═════ MATERIAL PROVIDED ═════

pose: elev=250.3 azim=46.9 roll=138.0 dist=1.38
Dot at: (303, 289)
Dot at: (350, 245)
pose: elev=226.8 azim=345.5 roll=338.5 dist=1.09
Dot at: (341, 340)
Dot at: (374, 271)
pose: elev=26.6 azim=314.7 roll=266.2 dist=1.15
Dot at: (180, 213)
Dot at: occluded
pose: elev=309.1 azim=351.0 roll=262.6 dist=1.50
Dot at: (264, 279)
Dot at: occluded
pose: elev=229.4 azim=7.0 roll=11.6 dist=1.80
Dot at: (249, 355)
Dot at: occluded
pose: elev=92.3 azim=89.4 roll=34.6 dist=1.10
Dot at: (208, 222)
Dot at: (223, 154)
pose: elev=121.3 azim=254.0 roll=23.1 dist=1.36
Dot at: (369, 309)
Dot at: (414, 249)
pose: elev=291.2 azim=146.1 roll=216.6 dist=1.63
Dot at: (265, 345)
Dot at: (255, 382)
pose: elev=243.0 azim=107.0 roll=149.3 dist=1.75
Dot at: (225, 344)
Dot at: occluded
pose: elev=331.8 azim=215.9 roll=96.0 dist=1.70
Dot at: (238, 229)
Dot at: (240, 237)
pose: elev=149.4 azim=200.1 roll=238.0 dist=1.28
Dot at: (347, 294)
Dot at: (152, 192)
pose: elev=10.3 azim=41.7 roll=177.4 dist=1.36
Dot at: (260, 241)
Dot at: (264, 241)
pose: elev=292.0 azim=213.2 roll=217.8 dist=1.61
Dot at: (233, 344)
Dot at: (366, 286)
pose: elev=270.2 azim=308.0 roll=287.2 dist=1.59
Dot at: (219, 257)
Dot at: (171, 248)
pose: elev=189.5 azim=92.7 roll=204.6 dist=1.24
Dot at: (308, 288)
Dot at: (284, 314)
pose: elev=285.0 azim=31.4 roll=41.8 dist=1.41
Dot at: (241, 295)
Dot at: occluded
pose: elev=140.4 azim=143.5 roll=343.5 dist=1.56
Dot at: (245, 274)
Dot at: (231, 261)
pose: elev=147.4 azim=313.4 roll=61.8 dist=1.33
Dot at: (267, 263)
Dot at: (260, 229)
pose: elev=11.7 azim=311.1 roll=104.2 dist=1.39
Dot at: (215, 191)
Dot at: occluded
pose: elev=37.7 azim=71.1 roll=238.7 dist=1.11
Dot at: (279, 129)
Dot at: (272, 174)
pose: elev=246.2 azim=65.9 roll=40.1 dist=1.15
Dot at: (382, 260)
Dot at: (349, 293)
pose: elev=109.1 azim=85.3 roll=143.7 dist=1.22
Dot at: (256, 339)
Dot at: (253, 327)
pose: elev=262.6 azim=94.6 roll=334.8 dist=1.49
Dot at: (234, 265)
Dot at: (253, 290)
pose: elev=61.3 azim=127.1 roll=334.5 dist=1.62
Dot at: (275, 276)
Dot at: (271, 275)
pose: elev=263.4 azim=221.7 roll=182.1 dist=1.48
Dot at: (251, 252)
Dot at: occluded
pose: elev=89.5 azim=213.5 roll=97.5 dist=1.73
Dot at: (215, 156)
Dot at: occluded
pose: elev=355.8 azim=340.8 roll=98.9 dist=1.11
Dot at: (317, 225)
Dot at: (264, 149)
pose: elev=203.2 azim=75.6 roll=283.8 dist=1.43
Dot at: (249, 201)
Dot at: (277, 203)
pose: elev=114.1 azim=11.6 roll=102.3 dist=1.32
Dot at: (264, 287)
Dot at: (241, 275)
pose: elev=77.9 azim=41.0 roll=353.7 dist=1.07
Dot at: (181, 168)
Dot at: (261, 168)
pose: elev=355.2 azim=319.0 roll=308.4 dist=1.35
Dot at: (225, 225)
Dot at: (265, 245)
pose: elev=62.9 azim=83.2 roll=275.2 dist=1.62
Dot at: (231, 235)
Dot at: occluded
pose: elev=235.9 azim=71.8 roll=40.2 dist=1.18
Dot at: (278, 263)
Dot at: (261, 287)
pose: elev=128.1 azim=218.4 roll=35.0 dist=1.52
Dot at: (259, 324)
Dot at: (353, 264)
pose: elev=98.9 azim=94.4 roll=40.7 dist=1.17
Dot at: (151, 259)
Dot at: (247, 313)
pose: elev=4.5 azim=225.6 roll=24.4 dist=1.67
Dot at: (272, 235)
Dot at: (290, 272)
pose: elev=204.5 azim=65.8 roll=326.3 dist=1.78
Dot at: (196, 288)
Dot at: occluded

═════

Set down all of the data above again, line for line, with nothing changed.

pose: elev=250.3 azim=46.9 roll=138.0 dist=1.38
Dot at: (303, 289)
Dot at: (350, 245)
pose: elev=226.8 azim=345.5 roll=338.5 dist=1.09
Dot at: (341, 340)
Dot at: (374, 271)
pose: elev=26.6 azim=314.7 roll=266.2 dist=1.15
Dot at: (180, 213)
Dot at: occluded
pose: elev=309.1 azim=351.0 roll=262.6 dist=1.50
Dot at: (264, 279)
Dot at: occluded
pose: elev=229.4 azim=7.0 roll=11.6 dist=1.80
Dot at: (249, 355)
Dot at: occluded
pose: elev=92.3 azim=89.4 roll=34.6 dist=1.10
Dot at: (208, 222)
Dot at: (223, 154)
pose: elev=121.3 azim=254.0 roll=23.1 dist=1.36
Dot at: (369, 309)
Dot at: (414, 249)
pose: elev=291.2 azim=146.1 roll=216.6 dist=1.63
Dot at: (265, 345)
Dot at: (255, 382)
pose: elev=243.0 azim=107.0 roll=149.3 dist=1.75
Dot at: (225, 344)
Dot at: occluded
pose: elev=331.8 azim=215.9 roll=96.0 dist=1.70
Dot at: (238, 229)
Dot at: (240, 237)
pose: elev=149.4 azim=200.1 roll=238.0 dist=1.28
Dot at: (347, 294)
Dot at: (152, 192)
pose: elev=10.3 azim=41.7 roll=177.4 dist=1.36
Dot at: (260, 241)
Dot at: (264, 241)
pose: elev=292.0 azim=213.2 roll=217.8 dist=1.61
Dot at: (233, 344)
Dot at: (366, 286)
pose: elev=270.2 azim=308.0 roll=287.2 dist=1.59
Dot at: (219, 257)
Dot at: (171, 248)
pose: elev=189.5 azim=92.7 roll=204.6 dist=1.24
Dot at: (308, 288)
Dot at: (284, 314)
pose: elev=285.0 azim=31.4 roll=41.8 dist=1.41
Dot at: (241, 295)
Dot at: occluded
pose: elev=140.4 azim=143.5 roll=343.5 dist=1.56
Dot at: (245, 274)
Dot at: (231, 261)
pose: elev=147.4 azim=313.4 roll=61.8 dist=1.33
Dot at: (267, 263)
Dot at: (260, 229)
pose: elev=11.7 azim=311.1 roll=104.2 dist=1.39
Dot at: (215, 191)
Dot at: occluded
pose: elev=37.7 azim=71.1 roll=238.7 dist=1.11
Dot at: (279, 129)
Dot at: (272, 174)
pose: elev=246.2 azim=65.9 roll=40.1 dist=1.15
Dot at: (382, 260)
Dot at: (349, 293)
pose: elev=109.1 azim=85.3 roll=143.7 dist=1.22
Dot at: (256, 339)
Dot at: (253, 327)
pose: elev=262.6 azim=94.6 roll=334.8 dist=1.49
Dot at: (234, 265)
Dot at: (253, 290)
pose: elev=61.3 azim=127.1 roll=334.5 dist=1.62
Dot at: (275, 276)
Dot at: (271, 275)
pose: elev=263.4 azim=221.7 roll=182.1 dist=1.48
Dot at: (251, 252)
Dot at: occluded
pose: elev=89.5 azim=213.5 roll=97.5 dist=1.73
Dot at: (215, 156)
Dot at: occluded
pose: elev=355.8 azim=340.8 roll=98.9 dist=1.11
Dot at: (317, 225)
Dot at: (264, 149)
pose: elev=203.2 azim=75.6 roll=283.8 dist=1.43
Dot at: (249, 201)
Dot at: (277, 203)
pose: elev=114.1 azim=11.6 roll=102.3 dist=1.32
Dot at: (264, 287)
Dot at: (241, 275)
pose: elev=77.9 azim=41.0 roll=353.7 dist=1.07
Dot at: (181, 168)
Dot at: (261, 168)
pose: elev=355.2 azim=319.0 roll=308.4 dist=1.35
Dot at: (225, 225)
Dot at: (265, 245)
pose: elev=62.9 azim=83.2 roll=275.2 dist=1.62
Dot at: (231, 235)
Dot at: occluded
pose: elev=235.9 azim=71.8 roll=40.2 dist=1.18
Dot at: (278, 263)
Dot at: (261, 287)
pose: elev=128.1 azim=218.4 roll=35.0 dist=1.52
Dot at: (259, 324)
Dot at: (353, 264)
pose: elev=98.9 azim=94.4 roll=40.7 dist=1.17
Dot at: (151, 259)
Dot at: (247, 313)
pose: elev=4.5 azim=225.6 roll=24.4 dist=1.67
Dot at: (272, 235)
Dot at: (290, 272)
pose: elev=204.5 azim=65.8 roll=326.3 dist=1.78
Dot at: (196, 288)
Dot at: occluded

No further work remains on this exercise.